Le voyageur by Alain Robbe-Grillet

Le voyageur by Alain Robbe-Grillet

Auteur:Alain Robbe-Grillet [Robbe-Grillet, Alain]
La langue: fra
Format: epub
Tags: Littérature française
ISBN: 9782020561945
Google: 9f1cAAAAMAAJ
Éditeur: Seuil
Publié: 2001-07-14T22:00:00+00:00


J’aime que l’œuvre d’un artiste, d’un romancier, d’un poète, soit ainsi l’histoire d’une création du monde, de sa croissance, de son apogée, de sa ruine. À partir du magma originel, indifférencié, quelque chose se cherche, voit le jour et aussitôt s’organise. Sous nos yeux se construit avec fougue une architecture complexe de formes vives et de référents possibles (même s’ils sont imaginaires). Et c’est leur prolifération rapide, leur foisonnement, leur joyeuse exubérance qui les minent en même temps de l’intérieur : leurs enchevêtrements risqués, leurs assemblages téméraires sont d’incessantes atteintes aux lois admises de l’équilibre, infractions qui provoquent d’une manière inéluctable de prompts écroulements, d’abord minimes, partiels, mais contagieux et bientôt généralisés, nous laissant à la fin en présence d’un nouveau champ uniforme de particules sans affectation prédéterminée, tout de suite prêt pour une nouvelle aventure.

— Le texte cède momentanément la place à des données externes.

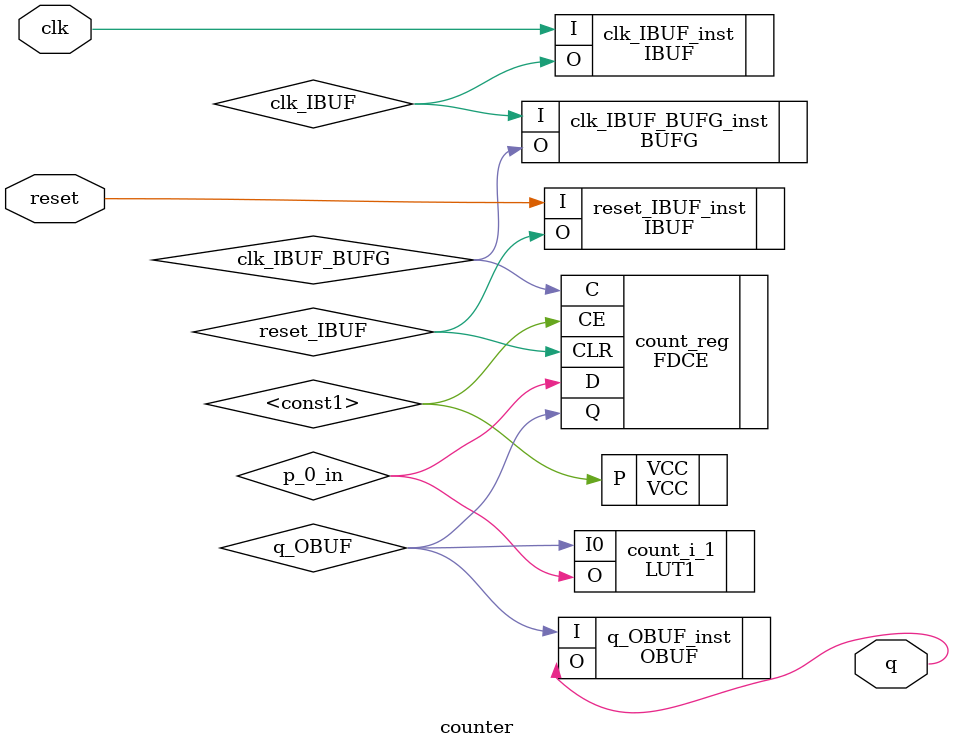
<source format=v>
`timescale 1 ps / 1 ps

(* ECO_CHECKSUM = "b585a2ee" *) 
(* STRUCTURAL_NETLIST = "yes" *)
module counter
   (reset,
    clk,
    q);
  input reset;
  input clk;
  output q;

  wire \<const1> ;
  wire clk;
  wire clk_IBUF;
  wire clk_IBUF_BUFG;
  wire p_0_in;
  wire q;
  wire q_OBUF;
  wire reset;
  wire reset_IBUF;

  VCC VCC
       (.P(\<const1> ));
  BUFG clk_IBUF_BUFG_inst
       (.I(clk_IBUF),
        .O(clk_IBUF_BUFG));
  IBUF #(
    .CCIO_EN("TRUE")) 
    clk_IBUF_inst
       (.I(clk),
        .O(clk_IBUF));
  LUT1 #(
    .INIT(2'h1)) 
    count_i_1
       (.I0(q_OBUF),
        .O(p_0_in));
  FDCE #(
    .INIT(1'b0)) 
    count_reg
       (.C(clk_IBUF_BUFG),
        .CE(\<const1> ),
        .CLR(reset_IBUF),
        .D(p_0_in),
        .Q(q_OBUF));
  OBUF q_OBUF_inst
       (.I(q_OBUF),
        .O(q));
  IBUF #(
    .CCIO_EN("TRUE")) 
    reset_IBUF_inst
       (.I(reset),
        .O(reset_IBUF));
endmodule

</source>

Quelquefois (Mondrian ?), c’est l’ensemble de l’œuvre qui, dans son déroulement chronologique, parcourt un seul cycle, solitaire et désespéré, d’une édification dans la rigueur où l’on perçoit sans tarder les signes de l’anéantissement final qui accomplira l’acte créateur. Ici, au contraire, et cela me retient davantage, toutes les phases du processus se manifestent sur de très courtes périodes, si bien que tout paraît à chaque instant en train de se faire et de se défaire, à tel point même que l’on croit voir bouger, sur la toile, les arabesques qui se replient sur elles-mêmes ou s’élancent vers quelque proie, le cou d’Alice qui s’allonge, les têtes coupées qui dévalent la pente, les voiles des fantômes qui claquent dans le vent… Et l’on entend la rumeur sourde de l’océan, le crépitement des herbes, le fracas d’un orage, le silence soudain du tremblement de terre, le déferlement de l’apocalypse.

Ce n’est certes pas un hasard (ou, alors, ce serait un hasard objectif) si cette continuelle mise en question du bon sens s’accomplit volontiers sur le fond bien ordonné d’une carte géographique ou d’une facture commerciale, car ce sont les éléments mêmes de ces représentations rassurantes qui vont se mettre à diverger, à s’évader vers la déraison, ou bien à grossir démesurément, à étendre des bras inquiétants, et de plus innommables excroissances, pour envahir, s’approprier, pervertir tout l’espace disponible.

Quant à la couleur, disons pour simplifier à l’extrême que la teinte d’origine du bouillon élémentaire semble être plutôt le bleu, un bleu profond le plus souvent, intense, qui peut s’éclaircir pour tourner au turquoise ou au vert. Les rouges et les bruns, en petites touches, sont déjà l’indice d’une vie dangereuse qui demande à surgir ; ils s’étaleront ensuite avec impudence sur le terrain colonisé. Quelques rares bonheurs tranquilles, évidemment provisoires, s’épanouissent çà et là dans les jaunes soutenus. Le cataclysme écrase tout d’un noir absolu, comme il fallait s’y attendre. Mais celui-ci se dilue derechef vers le bleu-noir de l’encre, et puis l’indigo, qui va marquer le départ d’une nouvelle reprise. Non pas la répétition, mais la reprise (le Gjentagelse kierkegaardien) qui n’est pas un retour en arrière mais au contraire un dépassement.